Saved data entries:
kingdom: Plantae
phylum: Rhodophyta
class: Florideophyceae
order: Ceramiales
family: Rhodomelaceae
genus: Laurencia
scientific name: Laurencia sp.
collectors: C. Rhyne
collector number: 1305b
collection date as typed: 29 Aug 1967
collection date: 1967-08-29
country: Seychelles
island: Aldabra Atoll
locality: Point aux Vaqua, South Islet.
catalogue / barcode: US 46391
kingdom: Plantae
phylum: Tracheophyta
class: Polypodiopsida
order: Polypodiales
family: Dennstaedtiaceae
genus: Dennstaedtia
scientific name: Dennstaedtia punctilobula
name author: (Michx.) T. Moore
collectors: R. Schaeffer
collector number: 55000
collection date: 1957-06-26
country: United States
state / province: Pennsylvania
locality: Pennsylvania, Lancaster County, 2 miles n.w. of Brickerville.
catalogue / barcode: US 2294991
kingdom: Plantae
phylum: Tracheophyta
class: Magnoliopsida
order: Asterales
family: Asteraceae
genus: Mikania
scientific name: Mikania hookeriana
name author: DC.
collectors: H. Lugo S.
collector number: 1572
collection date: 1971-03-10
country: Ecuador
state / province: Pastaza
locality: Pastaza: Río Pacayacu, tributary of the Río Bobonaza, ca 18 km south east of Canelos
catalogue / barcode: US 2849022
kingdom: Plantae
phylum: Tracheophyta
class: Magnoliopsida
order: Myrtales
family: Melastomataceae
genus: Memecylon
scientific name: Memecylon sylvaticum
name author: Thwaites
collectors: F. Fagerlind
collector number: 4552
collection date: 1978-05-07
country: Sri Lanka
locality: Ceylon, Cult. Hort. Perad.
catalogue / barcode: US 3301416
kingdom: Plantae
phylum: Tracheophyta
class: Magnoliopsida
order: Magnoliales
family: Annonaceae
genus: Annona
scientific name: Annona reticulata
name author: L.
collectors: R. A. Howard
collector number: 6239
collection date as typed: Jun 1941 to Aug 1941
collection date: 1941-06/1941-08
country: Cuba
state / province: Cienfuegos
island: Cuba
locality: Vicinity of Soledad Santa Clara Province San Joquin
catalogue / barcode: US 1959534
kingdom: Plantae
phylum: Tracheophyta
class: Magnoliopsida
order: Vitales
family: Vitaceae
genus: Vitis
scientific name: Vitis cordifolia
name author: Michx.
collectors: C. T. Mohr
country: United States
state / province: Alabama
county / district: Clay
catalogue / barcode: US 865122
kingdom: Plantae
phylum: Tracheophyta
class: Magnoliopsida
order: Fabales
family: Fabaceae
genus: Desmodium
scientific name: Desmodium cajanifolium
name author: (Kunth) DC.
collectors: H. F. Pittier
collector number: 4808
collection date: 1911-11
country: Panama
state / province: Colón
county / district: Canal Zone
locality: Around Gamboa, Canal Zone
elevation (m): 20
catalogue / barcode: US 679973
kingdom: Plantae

> [What to work on]: Show every line of the records above that contains the string "order". Case counts.

> [Exercise output]:
order: Ceramiales
order: Polypodiales
order: Asterales
order: Myrtales
order: Magnoliales
order: Vitales
order: Fabales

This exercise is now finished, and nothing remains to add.